I, too, thought it would be biofeedback or self-hypnosis. But, instead, it was an hour interview with a doctor who specialized in pain management, both from a psychological and physical viewpoint. I have had anklyosing spondylitis, a form of rhematoid arthritis, since my early twenties.
The doctor took a very thorough history and then essentially fine-tuned the medications and treatment I was on.
At age 77, I had no further tolerance for oral, or rectal, anti-inflammatory medications and their attendant acid-suppressors, so I was advised to use only anti-inflammatory creams and only when necessary. Tylenol, 500 mgs. every 4 hours, not to exceed 4000 mgs. per day, kept the pain in check.
The use of physio and excercise, including water exercises as prescribed by the pysiotherapist, was encouraged.
A characteristic of ankylosing spondylitis is that the pain increases during the night. I never got a good night's sleep, which increased the pain, which increased the lack of sleep the following night. Breaking that cycle with a very low dose of the anti-depressent Trazodone at bedtime was the crux of solving my problem. (One of the side effects of Trazodone is sleepiness, and the sleep produced is close to a natural one.) I take 1300 mgs. of long-acting Tylenol, plus 25 mgs.of Trazodone, at bedtime.

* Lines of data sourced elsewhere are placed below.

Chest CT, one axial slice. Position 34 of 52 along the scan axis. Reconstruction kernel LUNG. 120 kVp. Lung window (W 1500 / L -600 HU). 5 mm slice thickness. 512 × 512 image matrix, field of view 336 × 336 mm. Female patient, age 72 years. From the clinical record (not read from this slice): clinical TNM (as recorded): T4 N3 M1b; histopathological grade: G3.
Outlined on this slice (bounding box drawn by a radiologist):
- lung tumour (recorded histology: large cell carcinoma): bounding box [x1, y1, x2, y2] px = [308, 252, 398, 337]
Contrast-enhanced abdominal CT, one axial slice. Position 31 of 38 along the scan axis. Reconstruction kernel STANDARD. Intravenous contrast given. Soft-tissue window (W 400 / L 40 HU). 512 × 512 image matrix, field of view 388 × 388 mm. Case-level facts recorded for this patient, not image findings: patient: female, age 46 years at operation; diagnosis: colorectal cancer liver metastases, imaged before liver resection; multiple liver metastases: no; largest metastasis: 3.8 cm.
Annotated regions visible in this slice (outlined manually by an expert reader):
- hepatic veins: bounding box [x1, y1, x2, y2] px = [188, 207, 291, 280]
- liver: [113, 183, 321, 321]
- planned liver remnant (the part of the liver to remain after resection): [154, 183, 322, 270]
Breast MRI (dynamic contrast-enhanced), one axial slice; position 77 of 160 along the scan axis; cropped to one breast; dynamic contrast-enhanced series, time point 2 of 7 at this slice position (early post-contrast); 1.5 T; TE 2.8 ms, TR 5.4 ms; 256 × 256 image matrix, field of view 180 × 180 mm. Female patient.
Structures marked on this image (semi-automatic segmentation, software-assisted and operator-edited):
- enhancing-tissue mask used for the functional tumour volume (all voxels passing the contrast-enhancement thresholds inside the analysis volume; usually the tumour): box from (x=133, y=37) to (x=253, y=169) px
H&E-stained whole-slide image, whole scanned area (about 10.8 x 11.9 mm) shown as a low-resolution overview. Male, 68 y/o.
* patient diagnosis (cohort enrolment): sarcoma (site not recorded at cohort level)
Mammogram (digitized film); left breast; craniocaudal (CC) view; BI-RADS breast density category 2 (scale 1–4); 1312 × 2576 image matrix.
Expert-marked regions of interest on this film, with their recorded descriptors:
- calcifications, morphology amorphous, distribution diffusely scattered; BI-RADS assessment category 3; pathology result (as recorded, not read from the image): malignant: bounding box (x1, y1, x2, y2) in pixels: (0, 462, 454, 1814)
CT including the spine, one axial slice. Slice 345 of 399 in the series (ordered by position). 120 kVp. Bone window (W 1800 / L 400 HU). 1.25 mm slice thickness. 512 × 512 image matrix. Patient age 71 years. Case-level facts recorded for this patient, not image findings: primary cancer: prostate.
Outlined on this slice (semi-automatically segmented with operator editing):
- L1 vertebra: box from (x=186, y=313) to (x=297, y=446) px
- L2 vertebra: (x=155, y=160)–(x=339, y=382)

Once I got the pain under control, I now take approx. 3000 mgs. of Tylenol per 24 hours. plus 25 mgs. Trazodone. I exercise 3 times a week at the YWCA, which has equipment that you can increase or decrease in resistance to within a pound or two, thus avoid injuring yourself. The swimming pool water is warm and there is a hot pool.
I didn't mean to go on and on, but sometimes the truth is in the details.